The Christian should combine adoration of God with love and
obedience, and discover himself or herself loved by the Creator.
As well, de Bérulle also kept a very special place for the Virgin Mary.
He also embodied the characteristics of the French School as
described above.
Mme Acarie, the
Carmelites, and André Duval
Pierre de Bérulle
was a cousin of Mme Barbe Acarie (Jeanne Avrillot,
1566-1618). Barbe
was the daughter of wealthy, bourgeois parents,
educated at the Convent of Longchamps, where she showed signs
of exceptional piety. She married Pierre Acarie, Vicomte du
Villemare, in 1584 in obedience to her parents, although she
herself
wanted to become a nun. Known as 'La Belle Acarie', Barbe was
popular and respected both in Paris society and by the poor
and sick for whom she cared. When her husband had his property
confiscated and was exiled, she dedicated herself to the
education of their six children. Barbe was greatly impressed
by the work of
Teresa of
Avila
and believed she had a vocation to introduce the reformed
order of the Carmelites into France. This she succeeded in
doing in 1603 with the assistance of
Pierre de Bérulle
and André Duval (a
professor of Theology at the Sorbonne).
•••••
**Task goal**
Return the passage on Pierre de Bérulle and Barbe Acarie above word for word, from start to finish.

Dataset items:
•••••
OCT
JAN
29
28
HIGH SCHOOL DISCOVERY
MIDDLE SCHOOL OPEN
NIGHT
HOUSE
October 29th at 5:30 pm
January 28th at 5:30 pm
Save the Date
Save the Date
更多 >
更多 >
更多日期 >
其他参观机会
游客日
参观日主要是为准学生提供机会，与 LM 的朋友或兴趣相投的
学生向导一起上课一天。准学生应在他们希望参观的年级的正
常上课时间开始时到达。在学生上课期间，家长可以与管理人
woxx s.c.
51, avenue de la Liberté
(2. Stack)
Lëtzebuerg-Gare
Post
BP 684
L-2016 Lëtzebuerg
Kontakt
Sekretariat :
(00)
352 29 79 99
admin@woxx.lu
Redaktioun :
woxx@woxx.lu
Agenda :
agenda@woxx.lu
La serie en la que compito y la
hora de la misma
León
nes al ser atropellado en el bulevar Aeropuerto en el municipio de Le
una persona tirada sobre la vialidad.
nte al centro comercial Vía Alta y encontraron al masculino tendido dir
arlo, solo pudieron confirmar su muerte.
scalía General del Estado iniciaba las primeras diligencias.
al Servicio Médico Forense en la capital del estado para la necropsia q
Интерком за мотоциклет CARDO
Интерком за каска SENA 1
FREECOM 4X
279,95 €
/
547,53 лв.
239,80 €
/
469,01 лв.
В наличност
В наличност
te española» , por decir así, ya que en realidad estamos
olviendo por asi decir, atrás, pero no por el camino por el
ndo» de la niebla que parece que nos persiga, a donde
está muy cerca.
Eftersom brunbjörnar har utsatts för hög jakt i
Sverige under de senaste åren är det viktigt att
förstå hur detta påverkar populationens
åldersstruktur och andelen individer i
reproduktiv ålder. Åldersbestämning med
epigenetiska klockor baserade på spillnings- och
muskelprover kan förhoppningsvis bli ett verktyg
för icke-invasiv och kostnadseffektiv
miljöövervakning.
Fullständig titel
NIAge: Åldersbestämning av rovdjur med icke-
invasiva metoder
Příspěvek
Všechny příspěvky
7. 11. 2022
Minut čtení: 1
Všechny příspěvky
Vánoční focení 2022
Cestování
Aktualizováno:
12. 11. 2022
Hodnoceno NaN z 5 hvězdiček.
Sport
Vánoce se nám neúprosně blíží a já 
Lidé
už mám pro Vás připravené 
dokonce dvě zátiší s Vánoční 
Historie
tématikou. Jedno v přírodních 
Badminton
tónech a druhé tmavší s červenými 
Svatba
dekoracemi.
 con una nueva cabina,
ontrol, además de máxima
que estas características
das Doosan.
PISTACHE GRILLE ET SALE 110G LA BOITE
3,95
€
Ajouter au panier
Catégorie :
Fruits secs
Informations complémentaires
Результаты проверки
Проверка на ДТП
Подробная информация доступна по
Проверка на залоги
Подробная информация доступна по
•••••
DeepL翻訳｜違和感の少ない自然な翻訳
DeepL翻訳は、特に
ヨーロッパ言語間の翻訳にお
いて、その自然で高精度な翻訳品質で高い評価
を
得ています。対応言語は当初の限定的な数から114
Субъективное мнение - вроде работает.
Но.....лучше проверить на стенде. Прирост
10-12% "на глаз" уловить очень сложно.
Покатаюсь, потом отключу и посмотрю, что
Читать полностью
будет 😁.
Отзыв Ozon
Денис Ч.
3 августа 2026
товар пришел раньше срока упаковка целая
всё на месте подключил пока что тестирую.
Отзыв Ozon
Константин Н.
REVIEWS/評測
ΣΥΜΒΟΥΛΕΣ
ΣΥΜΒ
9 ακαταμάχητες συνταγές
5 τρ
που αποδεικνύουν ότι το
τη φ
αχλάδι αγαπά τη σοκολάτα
•••••
**Exercise answer**
The Christian should combine adoration of God with love and
obedience, and discover himself or herself loved by the Creator.
As well, de Bérulle also kept a very special place for the Virgin Mary.
He also embodied the characteristics of the French School as
described above.
Mme Acarie, the
Carmelites, and André Duval
Pierre de Bérulle
was a cousin of Mme Barbe Acarie (Jeanne Avrillot,
1566-1618). Barbe
was the daughter of wealthy, bourgeois parents,
educated at the Convent of Longchamps, where she showed signs
of exceptional piety. She married Pierre Acarie, Vicomte du
Villemare, in 1584 in obedience to her parents, although she
herself
wanted to become a nun. Known as 'La Belle Acarie', Barbe was
popular and respected both in Paris society and by the poor
and sick for whom she cared. When her husband had his property
confiscated and was exiled, she dedicated herself to the
education of their six children. Barbe was greatly impressed
by the work of
Teresa of
Avila
and believed she had a vocation to introduce the reformed
order of the Carmelites into France. This she succeeded in
doing in 1603 with the assistance of
Pierre de Bérulle
and André Duval (a
professor of Theology at the Sorbonne).